Jet Bike Simulator

by The Oliver Twins, James Wilson, Mervin James, David Whittaker
Code Masters Plus
Sinclair User Issue 71, February 1988   page(s) 36,37

Racing cars. BMX bikes. Go-karts. Skateboards, What is there left to write a circuit-racing game around?

Just transfer the same scenario to the water, and the solution's obvious. Yachts. Speedboats. Rowing boats. Pedalos. Oh, I know - those zippy how-long-can-you-manage-to-stay-on jet bikes. Bash out the backgrounds, change the speech samples and there you are.

JBS comes as the first offering on the new Codemasters+ label and we know what '+' means don't we? More money. JBS costs £4.99. There are 24 courses spread across two tapes. Perceived value for money? More on that later.

If anything. Jet Bike Simulator features even more detailed backgrounds, and as a result even tinier and less detailed sprites, than the Oliver Twins' previous hit Grand Prix Simulator.

The only real difference is that when you're steering a jetbike, you can't use the forces of friction to keep you on the course as you scream around a corner - try it here, and you'll end up banging into a schooner. No brakes, of course - thrust, left and right. There are two versions of the game on the tapes. The difficult Expert version allows you to see all the courses before you play. On the easier version, each one comes as an unpleasant surprise.

There are three groups of eight courses - docks, lakes and coastline.

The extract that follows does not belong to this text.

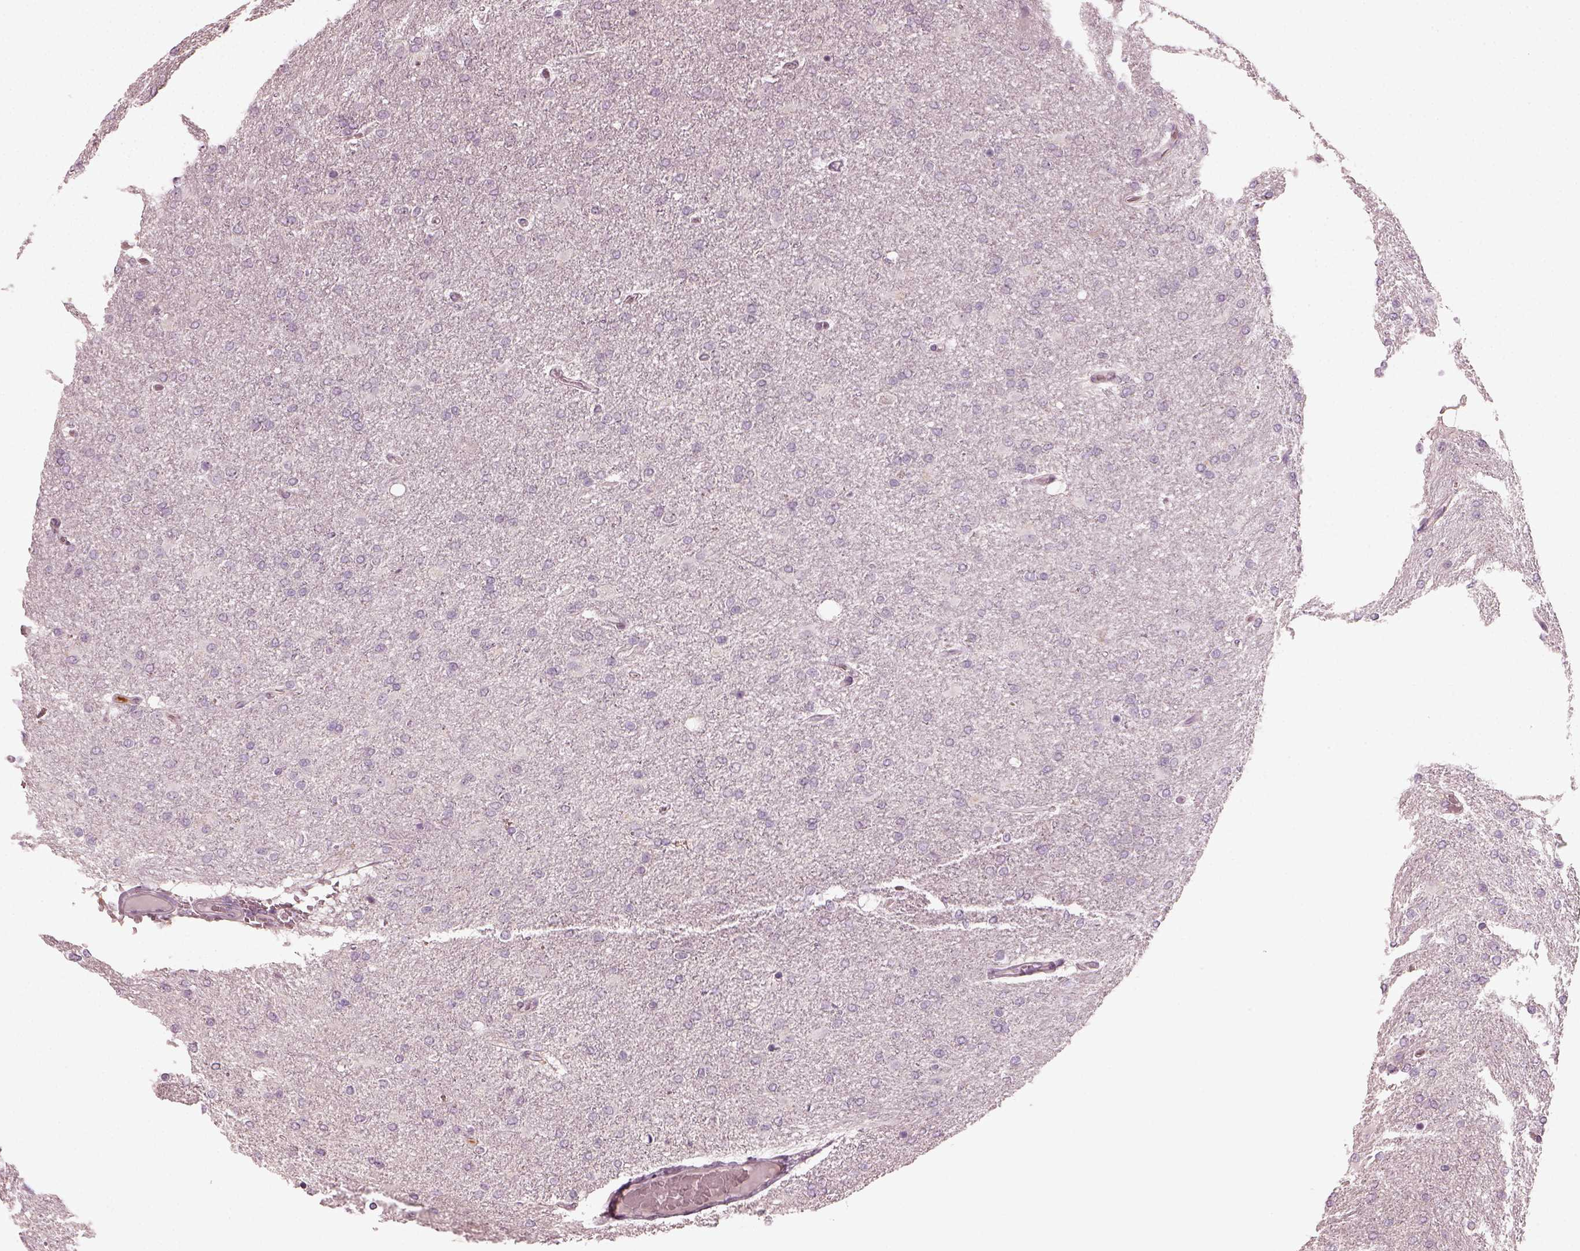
{"staining": {"intensity": "negative", "quantity": "none", "location": "none"}, "tissue": "glioma", "cell_type": "Tumor cells", "image_type": "cancer", "snomed": [{"axis": "morphology", "description": "Glioma, malignant, High grade"}, {"axis": "topography", "description": "Cerebral cortex"}], "caption": "The immunohistochemistry micrograph has no significant expression in tumor cells of malignant high-grade glioma tissue. The staining was performed using DAB to visualize the protein expression in brown, while the nuclei were stained in blue with hematoxylin (Magnification: 20x).", "gene": "CHIT1", "patient": {"sex": "male", "age": 70}}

The complexity of the courses, the of obstacles and the tightness of the turns obviously increase as you move on.

On each course, the aim is to complete it within a set time limit, racing against two drone bikes and one which is controlled by another player, or the computer. Each course features several sets of buoys (unfair to gurls) which you have to steer between in the correct order. As you zoom along, a trail of bubbles spreads behind you. If you get stuck behind all three opponents you'll practically lose sight of your bike.

At the end of each level there's a score table which gives your lap time, those of your competitors, and your position.

The sound effects are of the plip-plip-plip variety, and the collision detection is a bit dodgy. Try to shave past a buoy, and you'll more than likely bounce off invisible underwater obstruction.

Jet Bike Simulator in a two-cassette pack with a poster and a sticker at £4.99. It's a price level for the software industry, and it will be interesting see whether Codemasters can establish it.

Is Jet Bike Simulator the money? Well, it's basically a "remix" of the ideas conatined in Grand Prix Simulator. If you're the type buys extended, remixed, disco dance versions of chart records, then you might be the type who'll buy Jet Bike. I'm a great remix merchant myself, but then I'm stupid.

Label: Codemasters
Author: The Oliver Twins
Price: £4.99
Memory: 48K/128K
Joystick: various
Reviewer: Chris Jenkins

Overall: 7/10

Summary: Difficult to decide whether this self-derivative game deserves a look at this price point. A lot of it, but it's a new 'budget' price.